Jackpot! is the new painfully mediocre film from director Paul Feig. The film is a straight-to-streaming title courtesy of Amazon Studios and feels exactly like a straight-to-video film.
Jackpot! starts with the briefest of lore explanations introducing audiences to a Los Angeles set in the not-too-distant future. After a second great depression the state of California, desperately in need of money, decides to create a new lottery system. The new lottery brings in tons of money for the state and is a hit with the residents of the state. The winners of the lottery are free to bathe in their new riches as long as they survive until sundown. Once the winner is announced, everyone in the city knows who the person is and they can claim that money for themselves, given they kill the winner.
There are a lot of big themes and heady ideas introduced in Jackpot!. There are touches of the famous lottery short story, themes of corporate greed, and big ideas about fame and celebrity.

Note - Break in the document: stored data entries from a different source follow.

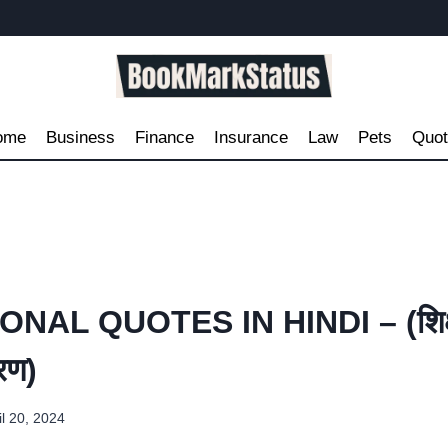
ome
Business
Finance
Insurance
Law
Pets
Quo
NAL QUOTES IN HINDI – (शिक्ष
रण)
il 20, 2024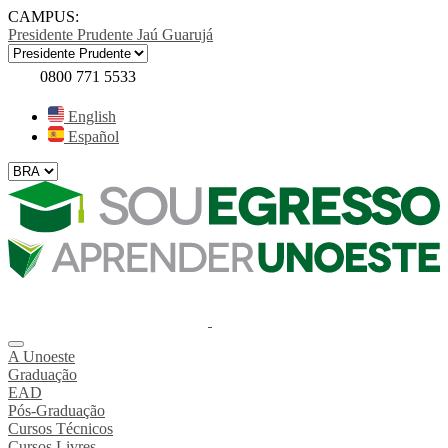
CAMPUS:
Presidente Prudente
Jaú
Guarujá
0800 771 5533
English
Español
A Unoeste
Graduação
EAD
Pós-Graduação
Cursos Técnicos
Cursos Livres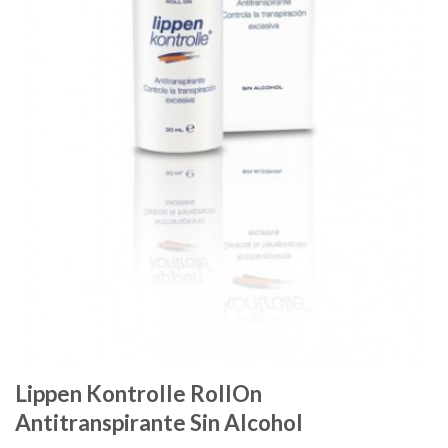
Lippen Kontrolle RollOn
Antitranspirante Sin Alcohol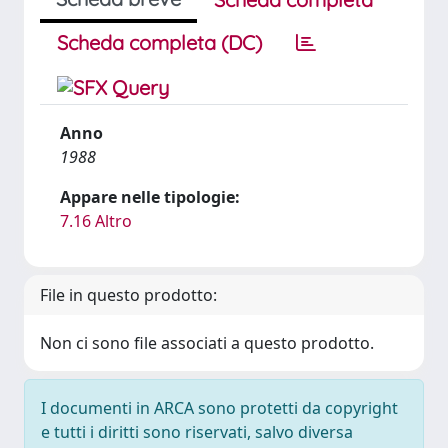
Scheda completa (DC)
Anno
1988
Appare nelle tipologie:
7.16 Altro
File in questo prodotto:
Non ci sono file associati a questo prodotto.
I documenti in ARCA sono protetti da copyright
e tutti i diritti sono riservati, salvo diversa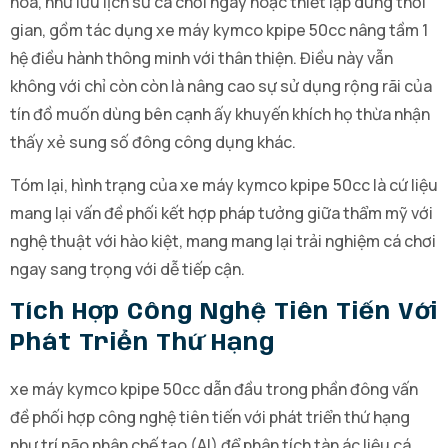
hóa, như lưu lịch sử cá chơi ngay hoặc thiết lập dừng thời
gian, gồm tác dụng xe máy kymco kpipe 50cc nâng tầm 1
hệ điều hành thông minh với thân thiện. Điều này vẫn
không với chỉ còn còn là nâng cao sự sử dụng rộng rãi của
tín đồ muốn dùng bên cạnh ấy khuyến khích họ thừa nhận
thấy xẻ sung số đông công dụng khác.
Tóm lại, hình trạng của xe máy kymco kpipe 50cc là cứ liệu
mang lại vấn đề phối kết hợp pháp tưởng giữa thẩm mỹ với
nghệ thuật với hào kiệt, mang mang lại trải nghiệm cá chơi
ngay sang trọng với dễ tiếp cận.
Tích Hợp Công Nghệ Tiên Tiến Với
Phát Triển Thứ Hạng
xe máy kymco kpipe 50cc dẫn đầu trong phần đông vấn
đề phối hợp công nghệ tiên tiến với phát triển thứ hạng
như trí não nhân chế tạo (AI) để phân tích tàn ác liệu cá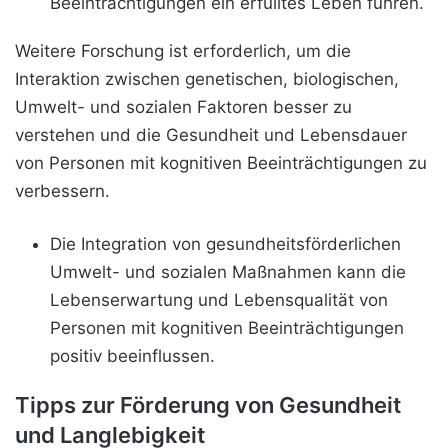
Beeinträchtigungen ein erfülltes Leben führen.
Weitere Forschung ist erforderlich, um die
Interaktion zwischen genetischen, biologischen,
Umwelt- und sozialen Faktoren besser zu
verstehen und die Gesundheit und Lebensdauer
von Personen mit kognitiven Beeinträchtigungen zu
verbessern.
Die Integration von gesundheitsförderlichen
Umwelt- und sozialen Maßnahmen kann die
Lebenserwartung und Lebensqualität von
Personen mit kognitiven Beeinträchtigungen
positiv beeinflussen.
Tipps zur Förderung von Gesundheit
und Langlebigkeit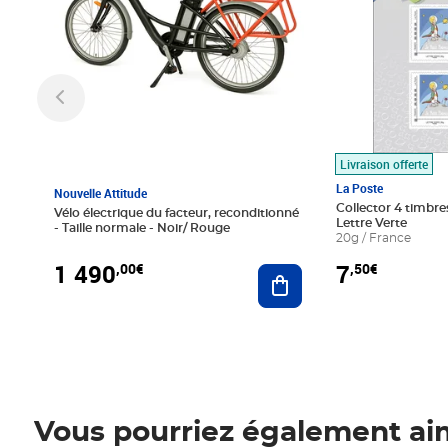
Livraison offerte
La Poste
Nouvelle Attitude
Collector 4 timbres
Vélo électrique du facteur, reconditionné
Lettre Verte
- Taille normale - Noir/ Rouge
20g / France
1 490
7
,00€
,50€
Ajouter au panier
Vous pourriez également ai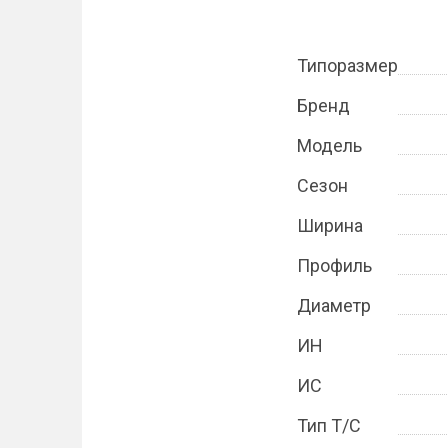
Типоразмер
Бренд
Модель
Сезон
Ширина
Профиль
Диаметр
ИН
ИС
Тип Т/С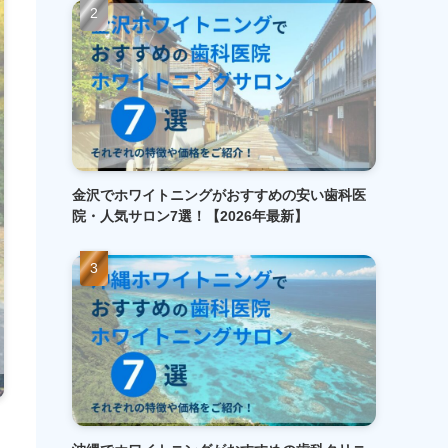
金沢でホワイトニングがおすすめの安い歯科医
院・人気サロン7選！【2026年最新】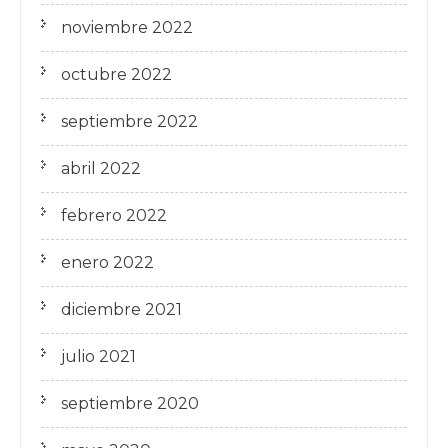
noviembre 2022
octubre 2022
septiembre 2022
abril 2022
febrero 2022
enero 2022
diciembre 2021
julio 2021
septiembre 2020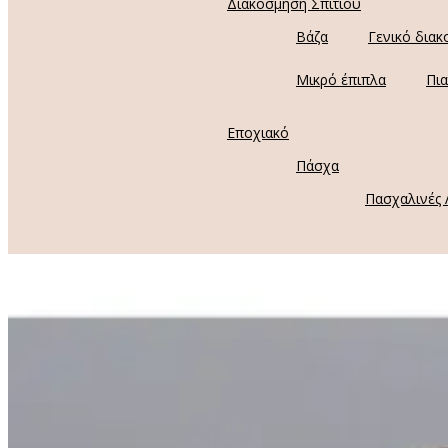
Διακόσμηση Σπιτιού
Βάζα
Γενικό διακ
Μικρό έπιπλα
Πια
Εποχιακό
Πάσχα
Πασχαλινές 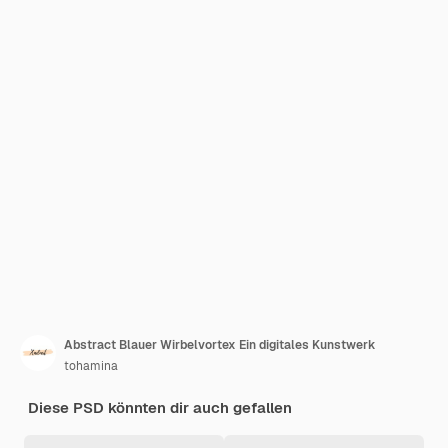
Abstract Blauer Wirbelvortex Ein digitales Kunstwerk
tohamina
Diese PSD könnten dir auch gefallen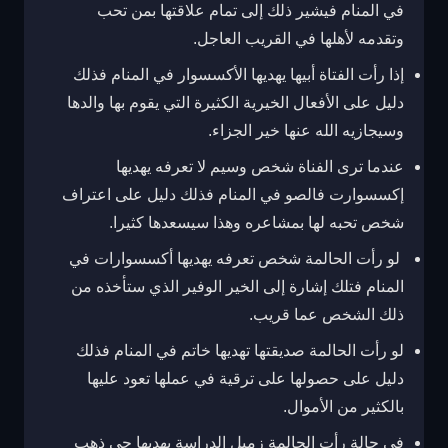
في المنام فيشير ذلك إلى تمام علاقتها بمن تحب
وتقدمه لأهلها في القريب العاجل.
إذا رأت الفتاة أبيها يهديها الأكسسوار في المنام فذلك
دليل على الأفعال الخيرية الكثيرة التي يقوم بها والدها
وسيجازيه الله عنها خير الجزاء.
عندما ترى الفناة شخص وسيم لا تعرفه يهديها
إكسسوارت فالصو في المنام فذلك دليل على اعتراف
شخص تحبه لها بمشاعره وهذا سيسعدها كثيرا.
لو رأت الحالمة شخص تعرفه يهديها أكسسوارات في
المنام فتلك إشارة إلى الخير الوفير الذي ستأخذه من
ذلك الشخص عما قريب.
لو رأت الحالمة صديقتها تهديها خاتم في المنام فذلك
دليل على حصولها على ترقية في عملها تعود عليها
بالكثير من الأموال.
في حالة رأت الحالمة زميل الدراسة يهديها حي ذهب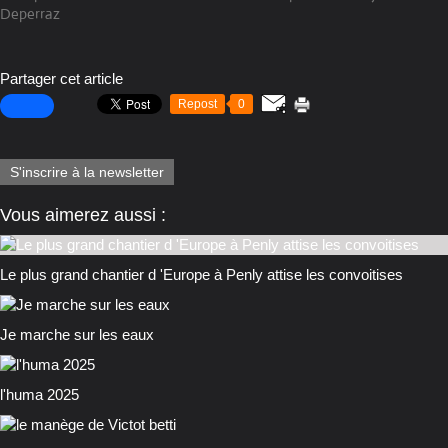
Deperraz
Partager cet article
Repost
0
S'inscrire à la newsletter
Vous aimerez aussi :
Le plus grand chantier d 'Europe à Penly attise les convoitises
Je marche sur les eaux
l'huma 2025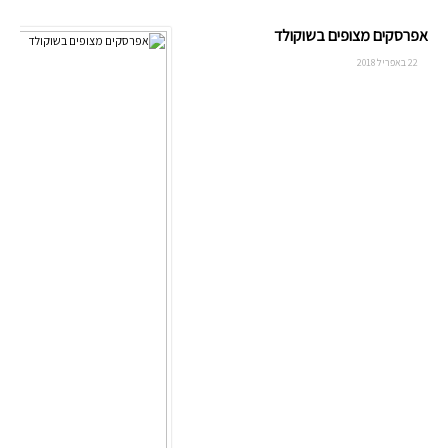
אפרסקים מצופים בשוקולד
22 באפריל 2018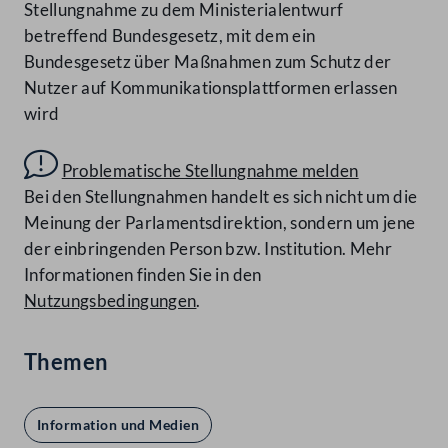
Stellungnahme zu dem Ministerialentwurf
betreffend Bundesgesetz, mit dem ein
Bundesgesetz über Maßnahmen zum Schutz der
Nutzer auf Kommunikationsplattformen erlassen
wird
Problematische Stellungnahme melden
Bei den Stellungnahmen handelt es sich nicht um die
Meinung der Parlamentsdirektion, sondern um jene
der einbringenden Person bzw. Institution. Mehr
Informationen finden Sie in den
Nutzungsbedingungen
.
Themen
Information und Medien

Unfortunately, the film bumbles all of these ideas and essentially is just The Purge as a mid-tier comedy.
Plot

Jackpot! stars Awkwafina as the lucky lotto winner Katie Kim. She is a former child actress who moves back to LA in an attempt to restart her career. John Cena is our second lead and he plays a freelance lottery winner bodyguard named Noel. He offers to protect Katie for the entire day in exchange for a small ten percent stake in her winnings. Throughout the film Katie and Noel fight off bad guys, mega-corporations, and road warrior gangs in slapstick action comedy sequences.
Most of the humor is derived from one-liners and slapstick action. Paul Feig has never been great at shooting action and it’s never been more apparent than here. There are some cool set pieces and comedic tropes, but they all fall flat. The dialogue and jokes are painful at times and there is little fun in this brightly-lit comedy aside from some random cameo’s.
R Rated Comedies

Jackpot! is an R-rated comedy but there is nothing here deserving of that rating. Vince Vaughn recently lamented the disappearances of hard R comedies on Sean Evans Hot Ones and the exclusion of these comedies in Hollywood is painfully evident here. The dialogue is bad, there is no real violence to speak of, and the jokes are safe and inoffensive.
About midway through the film Awkwafina dons a disguise to hide her from the thousands of crazed Angelinos attempting to murder her. Her costume is a stereotypical old Asian man. A Mr. Miyagi type that littered kung fu films and 80s action ripoffs. The film decides to put her in this character and then make a total of zero offensive stereotype jokes, choosing instead to make a joke about gender pay discrimination and urinating while standing.
This scene is standard fair for the entire film. Every chance Jackpot! gets to push the envelope they instead choose a juvenile route. There are poop and fart jokes galore, making the whole film feel like it was written by middle schoolers. My goal isn’t to lament the ultra-offensive comedy films of the early 2000s, but I will point out that the number one movie this summer is an R-rated comedy from Disney. Deadpool and Wolverine has more violence and adult humor than Jackpot! and while Deadpool doesn’t exactly push the envelope, it makes a case for its R rating. Jackpot! could be PG-13 with just a small number of edits. This is a shame coming from the director who made a glitzy twist-filled thriller whose film’s heroine had an illicit incestual affair.
Straight-to-Streaming

Jackpot! feels exactly how you’d expect a straight-to-streaming release to feel. The entire film is brightly lit, the limiting budget is seen throughout, and the cameos are all weird C-list celebrities who are hard to spot. Sean William Scott begins the film before meeting the mildest of ends, Stanly from the office shows up for a second, and New York comedian Murray Hill has an over-the-top bit role. It all feels so cheesy that I was half expecting the film to begin with National Lampoon or American Pie presents: Jackpot!
There are some brief moments of fun in the film. John Cena and Awkwafino do play well off each other, I just wish they were in a different movie. It is great to see Simu Lui play against Awkwafina again but his character is so one note you can see his turn coming from a mile away. That’s the case for every character here though. They are all outrageously single-minded with no development and minuscule arcs.
Unrealized Themes

Jackpot’s biggest sin is its avoidance of anything serious. The film swerves at every chance it has to say something meaningful. The comedy is grossly inoffensive as is the realization of its themes. Jackpot! wants to say something powerful about fame and greed. It wants to create a believable world where people mindlessly murder their fellow citizens for a piece of the pie. The film wants us to believe there are good people in a world full of evil but it never does anything to realize these themes.
The evil people here are evil and have no redemption arc. The good people are good and never once even consider doing the wrong thing. Mega-corporations exist only to make money and they have no qualms about murdering for a bigger payday. There are interesting subtexts here but no follow-through. The best part of a movie about capitalism, greed, and poverty is a cameo by Machine Gun Kelly. Jackpot! is a 5 out of 10 mediocre film that is easily skippable.